Sometimes you need a custom stock photo image. The stock image websites, like Unsplash, Pixabay and Pexels are excellent free sources. But when you have something super specific in mind, Ideogram.ai is one of many tools that could do the job for you.

Here’s some Leasing Consultants giving tours to prospects, created with Ideogram:

What Is Ideogram?

Unlike many AI content creation sites, Ideogram.ai has a minimalist feel with UI with just a small question mark on the bottom right that links out to a few pages. Like another famous social media site that ends in “gram”, Ideogram is a similar social media style account with a very similar feel to that original “gram”. You can choose whether you want your creations to be private or public as well, gain followers, “like” other posts and remix other account creations.

With your Google or Apple account, you can create an Ideogram account and then “Describe what you want to here”. From there, you can fine tune your aspect ratio and add stylistic effects such as:

  • Photo
  • Illustration
  • 3D Render
  • Typography
  • Cinematic
  • Poster
  • Dark Fantasy
  • Graffiti
  • Architecture
  • Conceptual Art
  • Ukiyo-e (I had to look this one up: It’s a Japanese art genre that include woodblock prints and paintings from the 17th to 19th centuries.)
  • and more!

» RECORDED DATA:
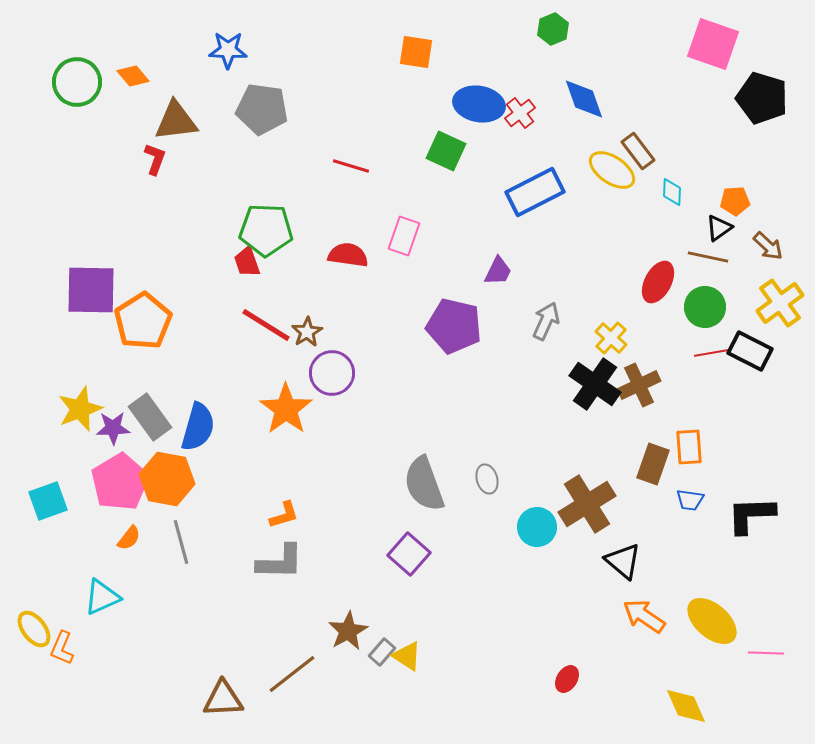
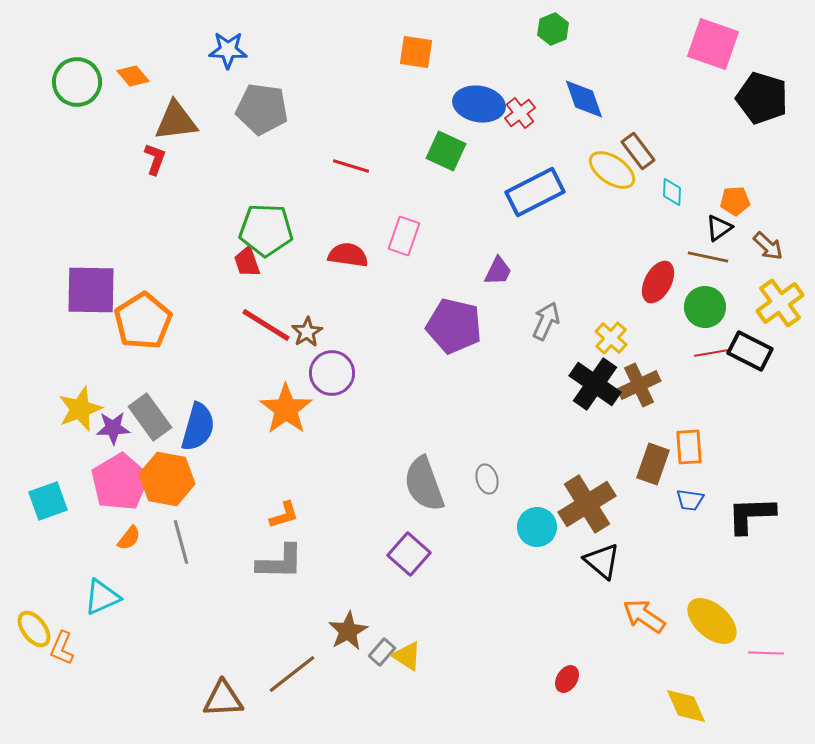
black triangle at (623, 561): moved 21 px left
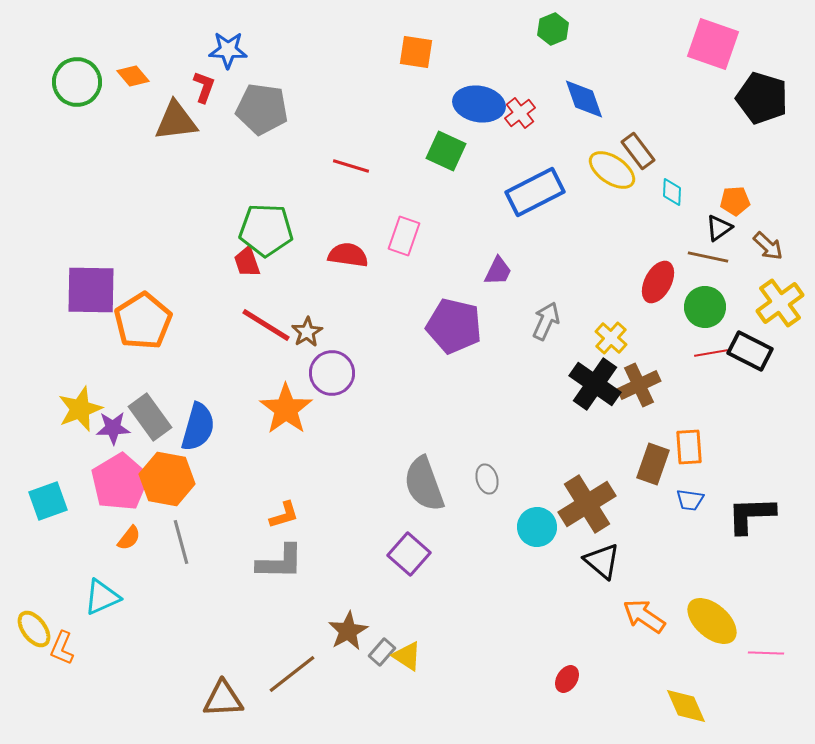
red L-shape at (155, 159): moved 49 px right, 72 px up
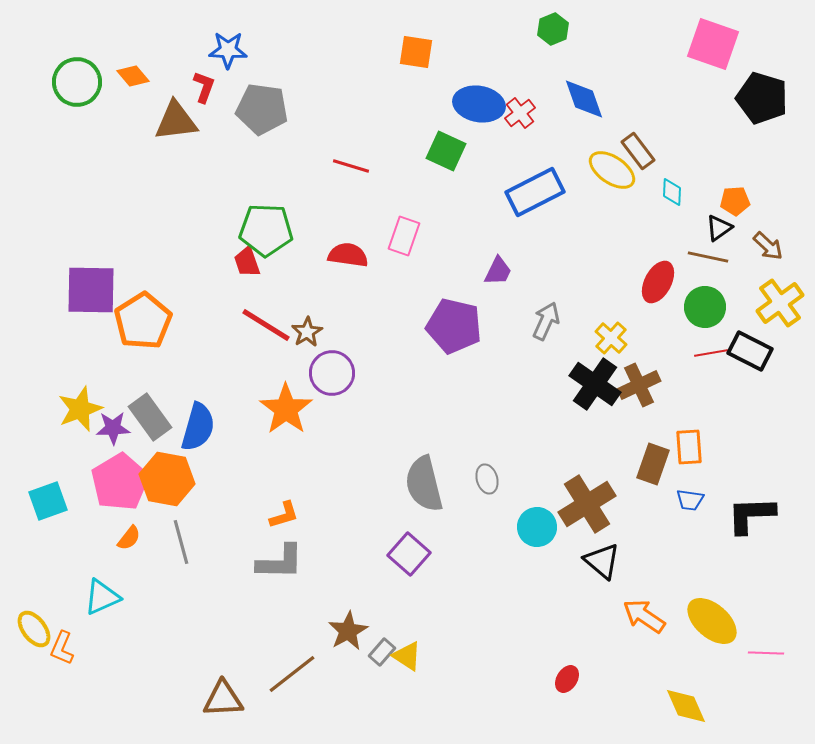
gray semicircle at (424, 484): rotated 6 degrees clockwise
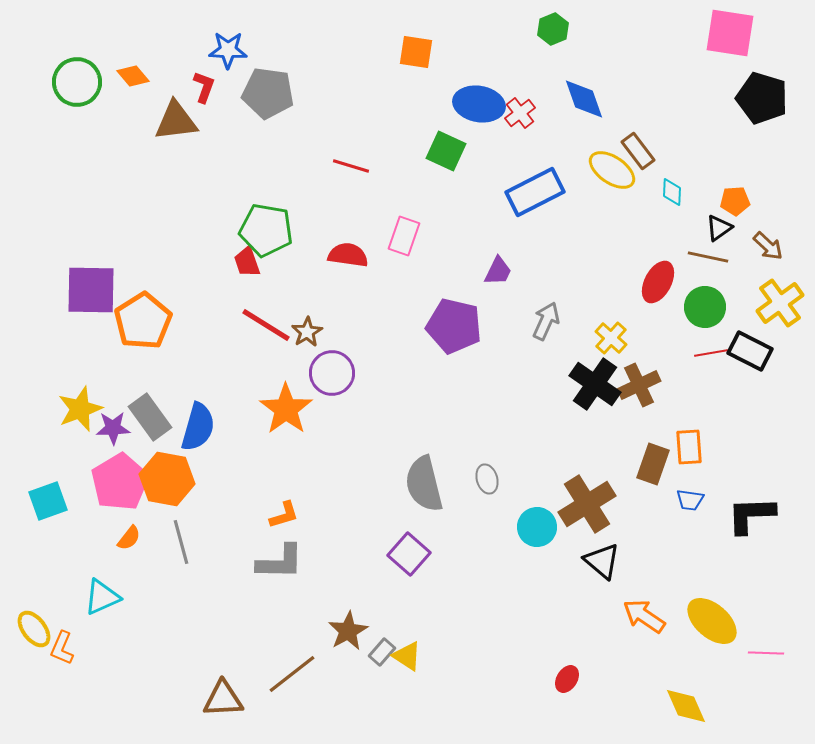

» EXERCISE TASK 1:
In the text on Ideogram, condense the paragraph beginning "Unlike many AI content creation sites" into a short bulleted list that retains its main facts.
» EXERCISE TASK 2:
Answer these questions from the text on Ideogram:
(a) Which three stock image websites are named as free sources?
(b) Which accounts can be used to create an Ideogram account?
(c) What is Ukiyo-e, as the text describes it?
The lines are not required for either task.

» TASK RESPONSE 1:
- Ideogram.ai has a minimalist interface, unlike many AI content creation sites, with only a small question mark at the bottom right that links to a few pages.
- It works like a social media account and feels very similar to another well-known site whose name ends in "gram".
- Creations can be made private or public.
- Users can gain followers, "like" other posts and remix creations from other accounts.

» TASK RESPONSE 2:
(a) Unsplash, Pixabay and Pexels.
(b) A Google or Apple account.
(c) A Japanese art genre that includes woodblock prints and paintings from the 17th to 19th centuries.